━━━ RECORDS TO PROCESS ━━━

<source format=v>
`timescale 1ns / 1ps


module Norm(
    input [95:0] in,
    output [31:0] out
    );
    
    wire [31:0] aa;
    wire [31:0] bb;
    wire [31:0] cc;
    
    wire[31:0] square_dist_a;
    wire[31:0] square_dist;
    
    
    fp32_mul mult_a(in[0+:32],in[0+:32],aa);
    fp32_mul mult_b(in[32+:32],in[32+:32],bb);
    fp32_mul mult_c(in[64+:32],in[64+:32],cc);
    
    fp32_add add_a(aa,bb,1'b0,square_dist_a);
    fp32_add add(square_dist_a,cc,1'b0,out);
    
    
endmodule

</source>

━━━
━━━ RECORDS TO PROCESS ━━━

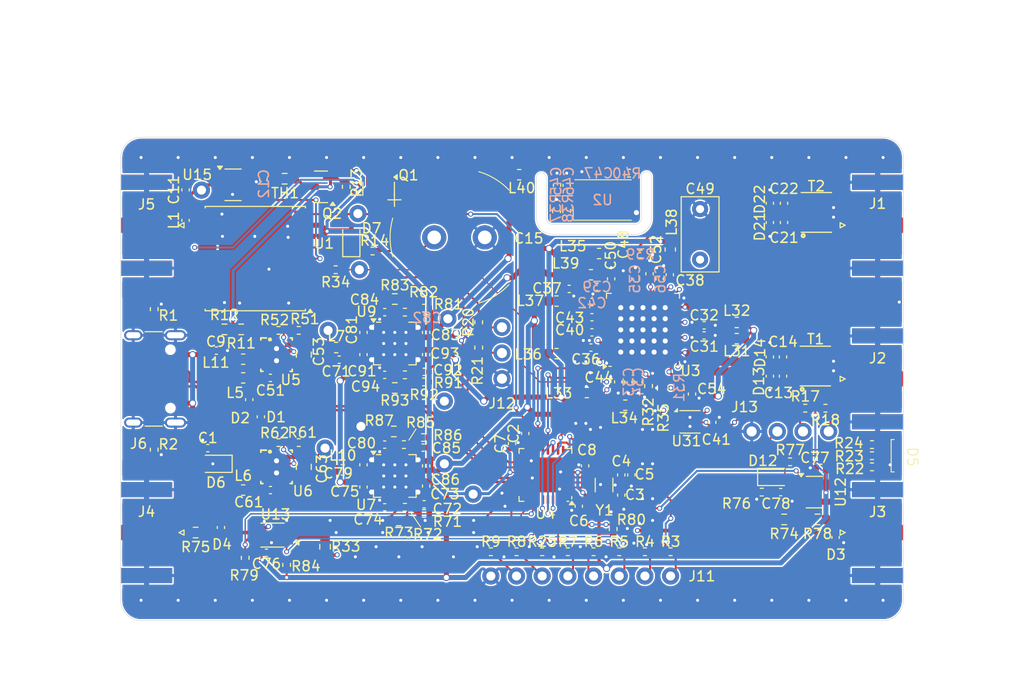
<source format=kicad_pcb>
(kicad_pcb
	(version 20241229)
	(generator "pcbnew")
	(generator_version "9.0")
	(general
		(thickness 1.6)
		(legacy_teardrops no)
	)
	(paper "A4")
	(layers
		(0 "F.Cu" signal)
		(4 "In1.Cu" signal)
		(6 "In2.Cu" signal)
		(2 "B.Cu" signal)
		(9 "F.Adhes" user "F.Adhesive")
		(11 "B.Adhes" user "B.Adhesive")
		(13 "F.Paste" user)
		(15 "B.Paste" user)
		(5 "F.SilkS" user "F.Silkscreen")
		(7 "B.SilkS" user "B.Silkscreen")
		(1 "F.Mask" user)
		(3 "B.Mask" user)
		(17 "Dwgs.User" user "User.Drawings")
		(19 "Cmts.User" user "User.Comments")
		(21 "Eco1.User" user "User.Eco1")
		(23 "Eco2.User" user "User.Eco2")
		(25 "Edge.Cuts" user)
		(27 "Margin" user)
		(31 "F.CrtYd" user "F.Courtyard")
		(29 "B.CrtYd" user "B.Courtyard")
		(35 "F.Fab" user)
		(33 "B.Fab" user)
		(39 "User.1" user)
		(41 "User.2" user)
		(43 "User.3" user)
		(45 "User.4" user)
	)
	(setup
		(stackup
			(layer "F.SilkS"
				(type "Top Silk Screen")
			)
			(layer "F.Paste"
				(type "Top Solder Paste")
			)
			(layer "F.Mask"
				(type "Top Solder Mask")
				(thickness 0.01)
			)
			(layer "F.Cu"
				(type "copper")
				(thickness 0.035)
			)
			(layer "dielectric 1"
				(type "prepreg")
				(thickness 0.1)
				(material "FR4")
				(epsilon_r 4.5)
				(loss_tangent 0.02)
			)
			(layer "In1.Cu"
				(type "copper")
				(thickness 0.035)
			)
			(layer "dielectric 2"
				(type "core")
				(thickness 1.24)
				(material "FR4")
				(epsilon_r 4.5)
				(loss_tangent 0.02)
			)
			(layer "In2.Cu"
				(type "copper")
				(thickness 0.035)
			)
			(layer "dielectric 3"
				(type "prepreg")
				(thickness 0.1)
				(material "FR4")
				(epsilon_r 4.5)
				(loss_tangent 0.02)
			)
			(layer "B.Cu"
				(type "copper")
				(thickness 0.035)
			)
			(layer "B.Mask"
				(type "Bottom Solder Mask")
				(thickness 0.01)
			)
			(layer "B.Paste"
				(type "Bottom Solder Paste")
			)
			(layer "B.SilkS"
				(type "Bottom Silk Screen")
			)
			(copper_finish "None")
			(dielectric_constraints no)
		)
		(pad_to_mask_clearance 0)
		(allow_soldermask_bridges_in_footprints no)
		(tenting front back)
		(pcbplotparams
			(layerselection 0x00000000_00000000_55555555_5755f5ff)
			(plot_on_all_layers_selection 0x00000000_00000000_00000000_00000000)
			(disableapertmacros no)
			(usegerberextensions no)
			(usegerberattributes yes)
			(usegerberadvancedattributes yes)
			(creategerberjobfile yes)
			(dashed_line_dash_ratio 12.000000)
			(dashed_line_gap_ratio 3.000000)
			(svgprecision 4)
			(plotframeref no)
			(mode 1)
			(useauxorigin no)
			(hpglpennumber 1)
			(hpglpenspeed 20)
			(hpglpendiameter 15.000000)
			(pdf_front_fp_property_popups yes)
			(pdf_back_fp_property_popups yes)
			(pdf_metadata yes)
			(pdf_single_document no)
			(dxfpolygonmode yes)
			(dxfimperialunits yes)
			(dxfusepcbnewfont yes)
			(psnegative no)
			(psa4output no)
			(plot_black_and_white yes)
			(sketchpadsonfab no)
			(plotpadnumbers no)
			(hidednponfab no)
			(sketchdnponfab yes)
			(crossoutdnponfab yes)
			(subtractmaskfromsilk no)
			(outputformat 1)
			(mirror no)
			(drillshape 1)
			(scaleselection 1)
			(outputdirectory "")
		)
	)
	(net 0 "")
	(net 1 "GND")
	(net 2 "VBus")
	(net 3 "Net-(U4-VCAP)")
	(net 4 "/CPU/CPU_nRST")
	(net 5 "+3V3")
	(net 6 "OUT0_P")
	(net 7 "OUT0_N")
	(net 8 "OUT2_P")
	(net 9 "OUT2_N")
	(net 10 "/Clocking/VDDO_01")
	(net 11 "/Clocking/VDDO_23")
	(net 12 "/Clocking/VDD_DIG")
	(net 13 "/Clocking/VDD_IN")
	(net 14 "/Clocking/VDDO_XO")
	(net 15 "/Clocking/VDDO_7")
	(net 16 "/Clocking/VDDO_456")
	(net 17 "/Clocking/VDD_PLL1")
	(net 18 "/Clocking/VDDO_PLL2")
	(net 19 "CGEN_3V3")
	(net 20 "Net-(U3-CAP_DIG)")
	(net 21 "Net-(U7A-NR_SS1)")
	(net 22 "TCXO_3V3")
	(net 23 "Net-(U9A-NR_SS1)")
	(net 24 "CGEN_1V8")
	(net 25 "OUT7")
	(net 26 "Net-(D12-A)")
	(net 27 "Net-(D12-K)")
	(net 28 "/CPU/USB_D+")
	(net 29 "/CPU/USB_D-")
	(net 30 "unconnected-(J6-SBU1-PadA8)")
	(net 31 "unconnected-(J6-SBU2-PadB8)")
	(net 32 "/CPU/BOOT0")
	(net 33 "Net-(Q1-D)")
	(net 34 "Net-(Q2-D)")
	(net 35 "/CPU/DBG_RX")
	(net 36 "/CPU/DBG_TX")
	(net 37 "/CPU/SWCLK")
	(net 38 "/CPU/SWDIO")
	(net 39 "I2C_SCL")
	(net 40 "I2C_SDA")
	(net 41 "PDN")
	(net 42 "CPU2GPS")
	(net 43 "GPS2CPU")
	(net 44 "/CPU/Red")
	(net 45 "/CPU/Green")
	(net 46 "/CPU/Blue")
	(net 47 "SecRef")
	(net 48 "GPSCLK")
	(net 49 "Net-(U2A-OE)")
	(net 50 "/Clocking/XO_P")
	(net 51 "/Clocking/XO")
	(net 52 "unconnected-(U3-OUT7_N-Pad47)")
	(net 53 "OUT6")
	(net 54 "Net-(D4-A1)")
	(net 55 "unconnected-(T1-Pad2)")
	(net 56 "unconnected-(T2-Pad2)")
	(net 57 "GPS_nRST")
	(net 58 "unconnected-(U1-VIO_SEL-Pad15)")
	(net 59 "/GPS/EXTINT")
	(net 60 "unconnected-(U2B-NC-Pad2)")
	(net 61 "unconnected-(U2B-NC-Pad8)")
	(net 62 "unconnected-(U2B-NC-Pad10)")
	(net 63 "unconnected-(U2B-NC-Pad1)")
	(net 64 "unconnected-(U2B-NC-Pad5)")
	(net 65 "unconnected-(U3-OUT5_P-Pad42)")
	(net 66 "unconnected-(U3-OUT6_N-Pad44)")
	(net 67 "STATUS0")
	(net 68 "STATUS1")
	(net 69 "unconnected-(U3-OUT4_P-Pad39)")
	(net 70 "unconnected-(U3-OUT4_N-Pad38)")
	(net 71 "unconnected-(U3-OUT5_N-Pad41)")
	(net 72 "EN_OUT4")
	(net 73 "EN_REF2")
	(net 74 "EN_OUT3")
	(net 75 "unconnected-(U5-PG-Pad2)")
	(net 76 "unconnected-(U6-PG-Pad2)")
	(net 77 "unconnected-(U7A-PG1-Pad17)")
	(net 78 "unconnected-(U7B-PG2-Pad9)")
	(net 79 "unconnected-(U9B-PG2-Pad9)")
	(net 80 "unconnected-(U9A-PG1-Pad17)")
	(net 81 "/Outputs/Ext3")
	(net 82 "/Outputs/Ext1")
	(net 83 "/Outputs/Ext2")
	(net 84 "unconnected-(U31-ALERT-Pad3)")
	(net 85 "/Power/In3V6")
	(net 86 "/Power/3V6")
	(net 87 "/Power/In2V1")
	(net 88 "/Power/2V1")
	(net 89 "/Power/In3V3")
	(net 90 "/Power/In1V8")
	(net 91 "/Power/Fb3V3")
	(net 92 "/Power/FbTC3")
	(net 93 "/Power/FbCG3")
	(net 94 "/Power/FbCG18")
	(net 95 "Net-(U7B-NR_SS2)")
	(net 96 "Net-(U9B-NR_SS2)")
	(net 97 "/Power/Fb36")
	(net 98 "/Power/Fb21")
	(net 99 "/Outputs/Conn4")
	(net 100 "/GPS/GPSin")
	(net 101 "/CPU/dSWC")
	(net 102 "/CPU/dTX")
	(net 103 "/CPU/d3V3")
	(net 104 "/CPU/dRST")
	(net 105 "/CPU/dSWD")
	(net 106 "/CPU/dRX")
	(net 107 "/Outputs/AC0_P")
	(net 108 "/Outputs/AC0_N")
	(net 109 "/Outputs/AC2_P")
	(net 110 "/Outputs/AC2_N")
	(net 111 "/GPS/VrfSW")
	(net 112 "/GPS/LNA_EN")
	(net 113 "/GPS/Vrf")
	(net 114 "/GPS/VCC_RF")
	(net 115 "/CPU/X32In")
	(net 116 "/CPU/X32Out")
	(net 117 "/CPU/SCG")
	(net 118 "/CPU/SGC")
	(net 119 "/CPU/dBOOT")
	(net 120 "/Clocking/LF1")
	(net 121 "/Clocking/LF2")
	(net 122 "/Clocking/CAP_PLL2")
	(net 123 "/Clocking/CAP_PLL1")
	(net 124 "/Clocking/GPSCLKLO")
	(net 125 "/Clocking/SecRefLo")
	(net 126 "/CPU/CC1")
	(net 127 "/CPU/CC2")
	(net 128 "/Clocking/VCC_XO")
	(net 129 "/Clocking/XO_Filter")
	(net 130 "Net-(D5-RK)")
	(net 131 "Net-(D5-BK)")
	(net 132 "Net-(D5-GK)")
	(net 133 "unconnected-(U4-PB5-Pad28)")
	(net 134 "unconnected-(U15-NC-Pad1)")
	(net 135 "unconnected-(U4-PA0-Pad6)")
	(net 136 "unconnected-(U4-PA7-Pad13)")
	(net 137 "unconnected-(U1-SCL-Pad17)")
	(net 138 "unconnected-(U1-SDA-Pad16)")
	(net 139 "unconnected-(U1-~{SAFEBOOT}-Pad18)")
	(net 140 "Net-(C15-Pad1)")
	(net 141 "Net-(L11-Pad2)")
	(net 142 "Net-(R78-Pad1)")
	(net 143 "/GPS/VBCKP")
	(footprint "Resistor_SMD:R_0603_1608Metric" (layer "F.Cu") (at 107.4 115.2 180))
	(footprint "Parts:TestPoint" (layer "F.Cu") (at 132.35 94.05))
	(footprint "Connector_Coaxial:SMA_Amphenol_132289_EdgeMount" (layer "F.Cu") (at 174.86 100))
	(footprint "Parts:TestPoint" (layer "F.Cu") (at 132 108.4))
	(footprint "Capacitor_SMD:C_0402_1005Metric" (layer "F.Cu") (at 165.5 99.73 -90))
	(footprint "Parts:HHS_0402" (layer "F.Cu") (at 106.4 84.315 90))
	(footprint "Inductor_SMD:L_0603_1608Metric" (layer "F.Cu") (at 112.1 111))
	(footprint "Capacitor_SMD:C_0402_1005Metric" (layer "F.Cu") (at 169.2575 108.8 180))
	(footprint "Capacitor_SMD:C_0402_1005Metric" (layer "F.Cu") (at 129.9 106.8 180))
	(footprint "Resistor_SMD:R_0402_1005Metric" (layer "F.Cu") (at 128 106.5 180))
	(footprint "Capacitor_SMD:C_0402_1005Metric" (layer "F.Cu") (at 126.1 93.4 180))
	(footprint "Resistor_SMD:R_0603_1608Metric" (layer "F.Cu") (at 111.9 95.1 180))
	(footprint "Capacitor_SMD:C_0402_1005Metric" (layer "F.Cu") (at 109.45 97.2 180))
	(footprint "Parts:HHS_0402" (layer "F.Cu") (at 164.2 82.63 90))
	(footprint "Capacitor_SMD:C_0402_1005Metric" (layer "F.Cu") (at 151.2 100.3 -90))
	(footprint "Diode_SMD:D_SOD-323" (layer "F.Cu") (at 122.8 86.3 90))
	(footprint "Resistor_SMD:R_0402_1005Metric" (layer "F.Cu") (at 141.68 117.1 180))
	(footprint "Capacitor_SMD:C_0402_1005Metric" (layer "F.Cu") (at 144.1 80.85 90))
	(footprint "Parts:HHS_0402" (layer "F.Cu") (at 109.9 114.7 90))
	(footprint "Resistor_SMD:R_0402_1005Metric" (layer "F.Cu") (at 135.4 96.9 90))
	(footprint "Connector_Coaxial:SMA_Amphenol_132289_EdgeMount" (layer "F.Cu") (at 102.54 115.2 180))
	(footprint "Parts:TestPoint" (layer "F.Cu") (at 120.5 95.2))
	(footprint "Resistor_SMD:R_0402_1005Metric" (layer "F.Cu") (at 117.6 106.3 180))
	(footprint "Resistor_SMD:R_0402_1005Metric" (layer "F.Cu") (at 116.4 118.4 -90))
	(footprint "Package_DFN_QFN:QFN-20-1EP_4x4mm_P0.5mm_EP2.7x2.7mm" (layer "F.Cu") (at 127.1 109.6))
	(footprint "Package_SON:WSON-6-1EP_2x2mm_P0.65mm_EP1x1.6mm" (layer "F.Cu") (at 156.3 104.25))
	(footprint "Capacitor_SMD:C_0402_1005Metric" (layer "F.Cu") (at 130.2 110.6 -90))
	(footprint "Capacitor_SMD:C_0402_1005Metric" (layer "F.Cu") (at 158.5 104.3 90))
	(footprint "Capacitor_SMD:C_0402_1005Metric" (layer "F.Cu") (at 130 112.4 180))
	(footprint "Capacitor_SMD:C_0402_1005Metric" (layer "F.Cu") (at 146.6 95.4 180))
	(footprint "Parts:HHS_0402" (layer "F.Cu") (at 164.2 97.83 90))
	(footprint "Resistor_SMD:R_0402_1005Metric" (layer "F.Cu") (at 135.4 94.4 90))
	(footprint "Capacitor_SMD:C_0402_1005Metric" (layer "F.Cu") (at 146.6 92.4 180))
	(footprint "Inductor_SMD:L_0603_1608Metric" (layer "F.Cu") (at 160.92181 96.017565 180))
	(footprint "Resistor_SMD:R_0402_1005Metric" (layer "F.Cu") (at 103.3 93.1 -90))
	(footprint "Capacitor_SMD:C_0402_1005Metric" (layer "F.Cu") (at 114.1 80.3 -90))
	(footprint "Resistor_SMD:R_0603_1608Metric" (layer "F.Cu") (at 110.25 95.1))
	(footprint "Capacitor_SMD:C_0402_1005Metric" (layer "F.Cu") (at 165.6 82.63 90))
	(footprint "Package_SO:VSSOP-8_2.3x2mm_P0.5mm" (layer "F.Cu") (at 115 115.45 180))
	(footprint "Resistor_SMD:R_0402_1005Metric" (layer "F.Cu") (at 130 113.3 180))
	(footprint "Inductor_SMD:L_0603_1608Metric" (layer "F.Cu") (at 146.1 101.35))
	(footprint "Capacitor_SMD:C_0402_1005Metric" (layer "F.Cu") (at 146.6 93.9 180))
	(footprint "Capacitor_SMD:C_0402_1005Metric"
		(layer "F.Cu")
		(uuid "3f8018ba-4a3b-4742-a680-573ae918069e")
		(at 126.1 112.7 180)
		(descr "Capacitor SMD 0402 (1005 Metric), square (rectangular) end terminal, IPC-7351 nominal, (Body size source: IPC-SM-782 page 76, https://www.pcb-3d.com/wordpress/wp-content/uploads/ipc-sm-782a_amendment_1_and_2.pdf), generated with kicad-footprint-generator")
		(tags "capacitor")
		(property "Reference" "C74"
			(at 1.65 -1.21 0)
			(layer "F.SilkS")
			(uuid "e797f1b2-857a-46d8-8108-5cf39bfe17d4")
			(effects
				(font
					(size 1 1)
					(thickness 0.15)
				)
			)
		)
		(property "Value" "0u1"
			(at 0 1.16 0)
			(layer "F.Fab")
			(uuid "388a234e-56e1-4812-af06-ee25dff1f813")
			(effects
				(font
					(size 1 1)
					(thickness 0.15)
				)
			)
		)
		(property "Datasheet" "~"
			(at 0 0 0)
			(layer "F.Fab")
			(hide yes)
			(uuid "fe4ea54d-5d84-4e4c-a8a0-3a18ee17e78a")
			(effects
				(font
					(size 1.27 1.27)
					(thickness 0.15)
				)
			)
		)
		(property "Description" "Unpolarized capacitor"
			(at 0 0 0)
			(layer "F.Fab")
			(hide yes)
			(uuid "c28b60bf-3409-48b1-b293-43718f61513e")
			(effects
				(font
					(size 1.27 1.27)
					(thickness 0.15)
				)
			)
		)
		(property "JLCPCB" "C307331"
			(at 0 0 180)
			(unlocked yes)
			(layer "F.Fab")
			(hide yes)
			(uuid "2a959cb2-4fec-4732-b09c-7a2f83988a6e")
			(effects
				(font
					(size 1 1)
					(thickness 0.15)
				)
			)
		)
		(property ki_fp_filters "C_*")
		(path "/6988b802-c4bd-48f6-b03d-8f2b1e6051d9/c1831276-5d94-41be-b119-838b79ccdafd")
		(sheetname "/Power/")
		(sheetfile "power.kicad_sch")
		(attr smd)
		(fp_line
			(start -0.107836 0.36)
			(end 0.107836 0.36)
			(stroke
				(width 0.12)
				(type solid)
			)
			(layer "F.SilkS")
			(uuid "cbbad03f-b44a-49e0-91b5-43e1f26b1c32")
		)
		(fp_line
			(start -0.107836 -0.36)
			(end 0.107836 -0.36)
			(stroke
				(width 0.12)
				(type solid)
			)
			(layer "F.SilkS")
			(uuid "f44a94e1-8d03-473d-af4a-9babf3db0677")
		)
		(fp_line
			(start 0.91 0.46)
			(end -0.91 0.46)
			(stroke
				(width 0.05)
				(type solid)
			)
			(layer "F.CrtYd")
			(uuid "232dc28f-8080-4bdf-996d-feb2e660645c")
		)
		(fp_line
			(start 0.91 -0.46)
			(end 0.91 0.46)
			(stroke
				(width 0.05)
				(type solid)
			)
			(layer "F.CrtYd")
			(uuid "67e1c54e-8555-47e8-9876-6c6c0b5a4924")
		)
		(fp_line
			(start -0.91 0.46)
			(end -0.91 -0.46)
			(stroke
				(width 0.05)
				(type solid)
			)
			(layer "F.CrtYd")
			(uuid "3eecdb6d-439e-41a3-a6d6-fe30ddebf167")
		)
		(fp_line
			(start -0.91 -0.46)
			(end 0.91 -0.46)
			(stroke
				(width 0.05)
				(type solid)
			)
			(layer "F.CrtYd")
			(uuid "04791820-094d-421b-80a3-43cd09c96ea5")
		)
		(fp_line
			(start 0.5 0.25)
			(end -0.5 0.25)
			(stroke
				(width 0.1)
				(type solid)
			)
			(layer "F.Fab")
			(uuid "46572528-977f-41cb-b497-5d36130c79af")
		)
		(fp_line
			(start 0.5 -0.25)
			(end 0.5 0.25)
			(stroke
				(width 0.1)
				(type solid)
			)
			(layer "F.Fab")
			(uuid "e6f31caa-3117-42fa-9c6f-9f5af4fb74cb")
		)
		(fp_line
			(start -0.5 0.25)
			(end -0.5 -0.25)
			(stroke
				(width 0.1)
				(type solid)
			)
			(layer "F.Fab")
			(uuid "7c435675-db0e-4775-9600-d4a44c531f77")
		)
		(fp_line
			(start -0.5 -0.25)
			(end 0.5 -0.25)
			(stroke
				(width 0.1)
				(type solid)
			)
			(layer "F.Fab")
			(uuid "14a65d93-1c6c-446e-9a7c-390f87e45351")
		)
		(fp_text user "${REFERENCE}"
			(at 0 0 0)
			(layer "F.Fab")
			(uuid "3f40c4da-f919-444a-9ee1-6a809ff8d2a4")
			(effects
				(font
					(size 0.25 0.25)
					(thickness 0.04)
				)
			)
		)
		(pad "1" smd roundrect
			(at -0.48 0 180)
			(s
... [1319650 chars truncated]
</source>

━━━

WHAT IS NEEDED: The exact lines of the material above starting at the one that contains "144.1 80.85 90))" and ending at the one that contains "117.6 106.3 180))" are what to retype; leave out everything else.

OUTPUT OF THE TASK:
	(footprint "Capacitor_SMD:C_0402_1005Metric" (layer "F.Cu") (at 144.1 80.85 90))
	(footprint "Parts:HHS_0402" (layer "F.Cu") (at 109.9 114.7 90))
	(footprint "Resistor_SMD:R_0402_1005Metric" (layer "F.Cu") (at 135.4 96.9 90))
	(footprint "Connector_Coaxial:SMA_Amphenol_132289_EdgeMount" (layer "F.Cu") (at 102.54 115.2 180))
	(footprint "Parts:TestPoint" (layer "F.Cu") (at 120.5 95.2))
	(footprint "Resistor_SMD:R_0402_1005Metric" (layer "F.Cu") (at 117.6 106.3 180))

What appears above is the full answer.